I was in heaven; cooking with a new challenge, devouring new cookbooks, and scouring the internet for more information regarding my new culinary endeavor. . . Then the crash came. Returning like a stalker in the shadows were the familiar symptoms of the past: debilitating joint pain, brain-numbing headaches, exasperating brain fog (which had nothing to do with my hair color!), annoying tummy cramps, constant fatigue, neck pain that does not subside with massage, and roller-coaster like mood swings (although that might be the result of being a nearly 40 year old mother of three).

Back to the doctor I went. The diagnosis was multiple food sensitivities, as often occurs in those with Celiac Disease or gluten sensitivity. I was crushed! I had been so diligent, had created such a repertoire of delightful recipes. Eliminating foods such as garlic, olives (oil included), tomato, avocado, rice, soy, almonds, cinnamon, orange and so many more was a blow to the spirit. Many of these items are the cornerstone of a GF diet. What is left? All pre-made time savers are out the door. No longer can I open a box of Tinkyada brown-rice pasta, boil and smother with savory Puttanesca. Creamy polenta is history.
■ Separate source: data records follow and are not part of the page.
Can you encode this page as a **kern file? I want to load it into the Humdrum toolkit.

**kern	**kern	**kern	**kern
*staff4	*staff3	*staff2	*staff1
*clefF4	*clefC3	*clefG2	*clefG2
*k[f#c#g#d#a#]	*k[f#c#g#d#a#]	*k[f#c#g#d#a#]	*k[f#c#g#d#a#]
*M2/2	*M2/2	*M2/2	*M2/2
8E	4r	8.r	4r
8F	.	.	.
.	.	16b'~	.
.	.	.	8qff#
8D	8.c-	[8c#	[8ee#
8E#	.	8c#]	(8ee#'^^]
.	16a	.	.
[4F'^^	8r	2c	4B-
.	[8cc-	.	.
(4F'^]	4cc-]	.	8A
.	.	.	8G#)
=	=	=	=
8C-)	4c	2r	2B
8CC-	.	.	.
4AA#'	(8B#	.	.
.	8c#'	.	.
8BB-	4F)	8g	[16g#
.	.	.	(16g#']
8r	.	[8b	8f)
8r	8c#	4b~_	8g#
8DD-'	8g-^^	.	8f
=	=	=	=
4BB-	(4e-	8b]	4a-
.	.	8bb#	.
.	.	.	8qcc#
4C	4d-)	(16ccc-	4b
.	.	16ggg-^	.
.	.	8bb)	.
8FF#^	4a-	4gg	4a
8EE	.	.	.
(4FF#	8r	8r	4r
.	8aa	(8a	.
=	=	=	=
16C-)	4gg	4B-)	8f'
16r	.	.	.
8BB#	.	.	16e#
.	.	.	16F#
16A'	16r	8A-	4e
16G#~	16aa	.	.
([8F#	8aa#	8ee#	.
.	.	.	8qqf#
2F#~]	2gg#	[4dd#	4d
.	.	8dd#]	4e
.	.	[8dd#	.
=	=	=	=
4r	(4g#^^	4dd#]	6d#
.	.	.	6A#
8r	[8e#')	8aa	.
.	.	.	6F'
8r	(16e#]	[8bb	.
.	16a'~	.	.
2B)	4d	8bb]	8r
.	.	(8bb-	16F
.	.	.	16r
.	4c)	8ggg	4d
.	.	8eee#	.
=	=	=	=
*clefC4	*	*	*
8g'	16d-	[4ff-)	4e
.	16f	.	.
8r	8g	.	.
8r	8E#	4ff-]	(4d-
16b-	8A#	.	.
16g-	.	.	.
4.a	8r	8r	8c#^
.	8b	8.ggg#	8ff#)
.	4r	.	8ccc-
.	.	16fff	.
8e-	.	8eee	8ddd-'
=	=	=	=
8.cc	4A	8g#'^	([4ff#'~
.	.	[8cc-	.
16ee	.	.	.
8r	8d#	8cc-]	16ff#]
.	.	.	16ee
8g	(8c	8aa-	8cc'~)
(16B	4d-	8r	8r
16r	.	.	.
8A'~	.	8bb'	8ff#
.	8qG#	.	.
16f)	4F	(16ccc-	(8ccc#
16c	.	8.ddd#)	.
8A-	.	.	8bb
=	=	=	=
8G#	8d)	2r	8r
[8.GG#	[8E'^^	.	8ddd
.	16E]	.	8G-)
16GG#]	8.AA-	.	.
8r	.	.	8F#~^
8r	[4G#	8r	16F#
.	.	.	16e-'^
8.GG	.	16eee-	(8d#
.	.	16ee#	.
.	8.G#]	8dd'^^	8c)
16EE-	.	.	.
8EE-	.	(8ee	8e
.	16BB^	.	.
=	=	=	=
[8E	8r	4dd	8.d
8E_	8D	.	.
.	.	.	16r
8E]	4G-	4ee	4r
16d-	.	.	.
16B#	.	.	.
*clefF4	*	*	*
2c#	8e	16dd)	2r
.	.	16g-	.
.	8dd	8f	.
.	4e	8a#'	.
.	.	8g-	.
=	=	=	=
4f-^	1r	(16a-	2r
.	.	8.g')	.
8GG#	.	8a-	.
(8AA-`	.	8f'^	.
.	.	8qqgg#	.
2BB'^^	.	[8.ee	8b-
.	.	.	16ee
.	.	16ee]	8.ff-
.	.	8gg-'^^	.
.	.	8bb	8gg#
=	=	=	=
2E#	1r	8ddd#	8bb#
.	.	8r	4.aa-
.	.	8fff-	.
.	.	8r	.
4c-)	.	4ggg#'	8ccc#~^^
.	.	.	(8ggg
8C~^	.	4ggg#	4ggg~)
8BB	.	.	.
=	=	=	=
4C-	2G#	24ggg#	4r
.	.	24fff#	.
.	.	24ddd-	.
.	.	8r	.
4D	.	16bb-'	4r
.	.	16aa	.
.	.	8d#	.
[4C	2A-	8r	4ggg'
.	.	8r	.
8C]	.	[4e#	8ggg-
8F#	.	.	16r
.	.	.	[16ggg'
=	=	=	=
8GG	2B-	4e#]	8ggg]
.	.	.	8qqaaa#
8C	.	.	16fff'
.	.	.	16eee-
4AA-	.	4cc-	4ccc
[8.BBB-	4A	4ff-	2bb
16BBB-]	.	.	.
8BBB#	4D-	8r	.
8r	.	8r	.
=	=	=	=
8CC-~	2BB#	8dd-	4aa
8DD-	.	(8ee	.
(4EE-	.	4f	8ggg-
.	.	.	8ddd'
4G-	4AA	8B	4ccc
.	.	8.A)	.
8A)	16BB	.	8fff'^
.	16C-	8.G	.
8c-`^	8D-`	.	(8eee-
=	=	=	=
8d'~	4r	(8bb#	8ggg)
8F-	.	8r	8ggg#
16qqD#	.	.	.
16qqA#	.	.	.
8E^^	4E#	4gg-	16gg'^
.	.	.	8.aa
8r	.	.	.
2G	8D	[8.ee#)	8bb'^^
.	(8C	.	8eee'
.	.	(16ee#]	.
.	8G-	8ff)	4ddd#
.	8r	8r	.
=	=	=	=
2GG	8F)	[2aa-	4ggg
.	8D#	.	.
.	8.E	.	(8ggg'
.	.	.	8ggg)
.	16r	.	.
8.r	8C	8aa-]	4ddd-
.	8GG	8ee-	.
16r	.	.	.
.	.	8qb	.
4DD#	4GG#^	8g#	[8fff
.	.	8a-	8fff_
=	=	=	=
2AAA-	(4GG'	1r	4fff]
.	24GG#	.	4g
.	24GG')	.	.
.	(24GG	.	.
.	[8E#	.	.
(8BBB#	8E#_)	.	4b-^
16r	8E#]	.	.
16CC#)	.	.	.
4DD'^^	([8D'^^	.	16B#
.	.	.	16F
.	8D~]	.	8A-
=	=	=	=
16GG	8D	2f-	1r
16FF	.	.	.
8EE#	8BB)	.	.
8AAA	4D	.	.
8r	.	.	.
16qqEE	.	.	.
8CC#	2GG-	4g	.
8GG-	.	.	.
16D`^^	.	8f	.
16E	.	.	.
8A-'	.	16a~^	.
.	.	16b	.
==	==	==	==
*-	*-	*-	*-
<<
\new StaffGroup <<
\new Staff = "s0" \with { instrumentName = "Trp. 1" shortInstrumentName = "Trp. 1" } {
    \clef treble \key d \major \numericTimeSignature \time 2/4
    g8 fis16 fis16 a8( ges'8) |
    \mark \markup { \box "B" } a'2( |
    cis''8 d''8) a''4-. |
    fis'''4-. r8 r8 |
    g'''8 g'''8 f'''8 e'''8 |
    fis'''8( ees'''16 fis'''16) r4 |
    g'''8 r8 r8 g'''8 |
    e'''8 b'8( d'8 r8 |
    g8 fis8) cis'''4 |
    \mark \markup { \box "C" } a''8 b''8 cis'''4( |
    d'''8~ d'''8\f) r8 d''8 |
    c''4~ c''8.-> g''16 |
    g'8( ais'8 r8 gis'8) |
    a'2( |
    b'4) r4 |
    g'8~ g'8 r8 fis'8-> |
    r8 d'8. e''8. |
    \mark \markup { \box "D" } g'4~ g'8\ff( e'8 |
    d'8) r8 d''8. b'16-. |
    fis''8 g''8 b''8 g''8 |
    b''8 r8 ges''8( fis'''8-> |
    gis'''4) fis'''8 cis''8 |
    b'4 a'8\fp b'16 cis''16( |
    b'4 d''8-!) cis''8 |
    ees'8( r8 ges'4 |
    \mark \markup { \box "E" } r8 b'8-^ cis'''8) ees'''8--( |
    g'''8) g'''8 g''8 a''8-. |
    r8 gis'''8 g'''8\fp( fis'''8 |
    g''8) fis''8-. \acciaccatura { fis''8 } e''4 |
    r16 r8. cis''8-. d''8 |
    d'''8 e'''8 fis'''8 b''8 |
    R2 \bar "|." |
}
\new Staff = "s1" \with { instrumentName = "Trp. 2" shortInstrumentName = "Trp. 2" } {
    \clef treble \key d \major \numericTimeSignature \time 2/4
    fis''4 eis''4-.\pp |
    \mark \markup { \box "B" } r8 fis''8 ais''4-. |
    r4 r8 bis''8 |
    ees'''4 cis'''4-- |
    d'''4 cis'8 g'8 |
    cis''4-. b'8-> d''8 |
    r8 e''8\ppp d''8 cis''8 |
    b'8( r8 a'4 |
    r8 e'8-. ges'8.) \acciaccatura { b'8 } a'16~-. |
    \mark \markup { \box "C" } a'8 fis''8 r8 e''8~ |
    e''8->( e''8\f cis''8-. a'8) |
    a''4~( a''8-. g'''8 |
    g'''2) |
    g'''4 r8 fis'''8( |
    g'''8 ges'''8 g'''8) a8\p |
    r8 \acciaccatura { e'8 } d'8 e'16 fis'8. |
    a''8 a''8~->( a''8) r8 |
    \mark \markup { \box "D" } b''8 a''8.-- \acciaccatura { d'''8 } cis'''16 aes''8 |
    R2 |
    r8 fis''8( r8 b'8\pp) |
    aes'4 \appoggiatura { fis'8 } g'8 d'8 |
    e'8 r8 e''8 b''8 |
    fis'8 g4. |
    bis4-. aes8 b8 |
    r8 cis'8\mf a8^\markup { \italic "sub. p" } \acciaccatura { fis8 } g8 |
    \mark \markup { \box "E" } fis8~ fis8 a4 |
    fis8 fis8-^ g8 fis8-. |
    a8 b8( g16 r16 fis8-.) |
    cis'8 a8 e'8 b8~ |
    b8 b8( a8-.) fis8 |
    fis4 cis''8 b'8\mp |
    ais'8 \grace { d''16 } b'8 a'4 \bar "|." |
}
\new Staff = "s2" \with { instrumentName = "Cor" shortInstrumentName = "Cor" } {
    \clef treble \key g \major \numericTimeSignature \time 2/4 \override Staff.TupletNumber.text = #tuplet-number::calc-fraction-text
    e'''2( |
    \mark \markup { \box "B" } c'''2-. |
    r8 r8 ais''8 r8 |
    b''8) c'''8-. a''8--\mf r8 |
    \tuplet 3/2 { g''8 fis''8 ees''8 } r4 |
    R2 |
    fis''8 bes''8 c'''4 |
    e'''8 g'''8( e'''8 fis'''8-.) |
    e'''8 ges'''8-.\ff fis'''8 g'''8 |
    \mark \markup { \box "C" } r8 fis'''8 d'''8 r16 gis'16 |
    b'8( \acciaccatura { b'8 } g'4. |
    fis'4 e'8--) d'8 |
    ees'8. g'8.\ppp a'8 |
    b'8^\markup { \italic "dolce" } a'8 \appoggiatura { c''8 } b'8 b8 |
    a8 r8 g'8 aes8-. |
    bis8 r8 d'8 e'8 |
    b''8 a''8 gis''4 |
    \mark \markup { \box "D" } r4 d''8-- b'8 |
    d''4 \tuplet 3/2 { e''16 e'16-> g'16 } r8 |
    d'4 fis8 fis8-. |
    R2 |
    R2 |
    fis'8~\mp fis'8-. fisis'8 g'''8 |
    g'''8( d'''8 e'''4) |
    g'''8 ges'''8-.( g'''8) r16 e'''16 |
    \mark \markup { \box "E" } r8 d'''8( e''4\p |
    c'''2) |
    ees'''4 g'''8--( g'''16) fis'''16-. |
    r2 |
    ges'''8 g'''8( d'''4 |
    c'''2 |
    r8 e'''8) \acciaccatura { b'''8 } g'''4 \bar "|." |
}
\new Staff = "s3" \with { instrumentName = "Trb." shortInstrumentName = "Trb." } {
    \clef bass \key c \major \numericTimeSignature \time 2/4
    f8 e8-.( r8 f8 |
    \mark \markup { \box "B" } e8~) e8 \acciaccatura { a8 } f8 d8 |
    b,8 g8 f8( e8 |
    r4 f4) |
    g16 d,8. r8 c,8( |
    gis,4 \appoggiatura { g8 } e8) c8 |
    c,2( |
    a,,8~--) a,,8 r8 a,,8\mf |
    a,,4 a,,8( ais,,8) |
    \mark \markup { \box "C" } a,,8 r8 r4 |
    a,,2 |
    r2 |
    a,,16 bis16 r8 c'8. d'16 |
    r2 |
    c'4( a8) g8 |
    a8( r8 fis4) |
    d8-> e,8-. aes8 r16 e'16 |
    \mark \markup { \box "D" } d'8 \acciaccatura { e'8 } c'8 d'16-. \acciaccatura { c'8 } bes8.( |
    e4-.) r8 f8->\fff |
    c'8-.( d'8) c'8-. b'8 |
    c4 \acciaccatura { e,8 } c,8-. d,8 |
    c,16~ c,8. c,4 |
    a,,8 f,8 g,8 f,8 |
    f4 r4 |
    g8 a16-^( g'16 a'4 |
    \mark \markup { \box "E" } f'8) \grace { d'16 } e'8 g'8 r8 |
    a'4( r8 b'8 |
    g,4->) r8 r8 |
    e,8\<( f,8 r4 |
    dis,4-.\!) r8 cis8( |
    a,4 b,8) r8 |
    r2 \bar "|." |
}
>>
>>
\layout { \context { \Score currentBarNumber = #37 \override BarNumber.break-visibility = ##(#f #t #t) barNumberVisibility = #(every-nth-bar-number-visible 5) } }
Arborio and Jasmine rice have received notice of termination. Olive oil has been banished. By far, the most debilitating is the loss of garlic. Please tell me, what novice foodie or renowned chef can survive in the kitchen without garlic? And if the food loss wasn’t enough, even my job didn’t make the cut. Because of the severity of my sensitivities, I had to say good-bye to the gluten-filled Italian restaurant with which I had been so fondly affiliated for nearly 20 years. Sadness.

It has been nearly three months since the multiple food sensitivity diagnosis and I still struggle daily with my limited diet, which has to be divided by food families and rotated on a 4 day basis. Yet I am trekking my way through the denial and mourning, finally ready to embrace the current challenge, realizing it is the only way back to optimum health and culinary satisfaction. Renewed is my resolve to scour cookbooks and the internet for inspiration, finding people with whom to share experiences, ideas, and perhaps some delish recipes. I am back at my drawing board, attempting to create airy breads, meals my entire family can love, desserts that thrill the sweet tooth, and soups to warm the heart. I am ready to create foods that speak to my body and soul: I am One Sensitive Foodie.


  1. I'm so glad I've found your blog. I too found out a year ago that I'm sensitive to gluten. Severly anemic, depressed, and overweight I finally found a doctor (who didn't just say lose some weight) who showed me that I needed to get off of gluten. Feeling good, losing weight, and living my life again. But about 6 months ago I noticed like you said CRASH! The horrible feeling is back. Discouraged and tired I wanted to give up. I've been drinking green smoothie drinks everyday and have felt better but now will try the rotation diet. Thanks for you support. Can't wait to follow you in your journey!

  2. I'm so glad you stopped by and shared your experience. It can be such a daunting endeavor trying to find doctors who understand. I was very lucky to find Dr. Lewey who helped me discover additional food sensitivities. It is always a struggle to stay within my rotation, but it's a huge difference when I do. My mood and energy level are greatly affected by what I eat. Keep me posted about your discoveries-I wish you good luck and good health!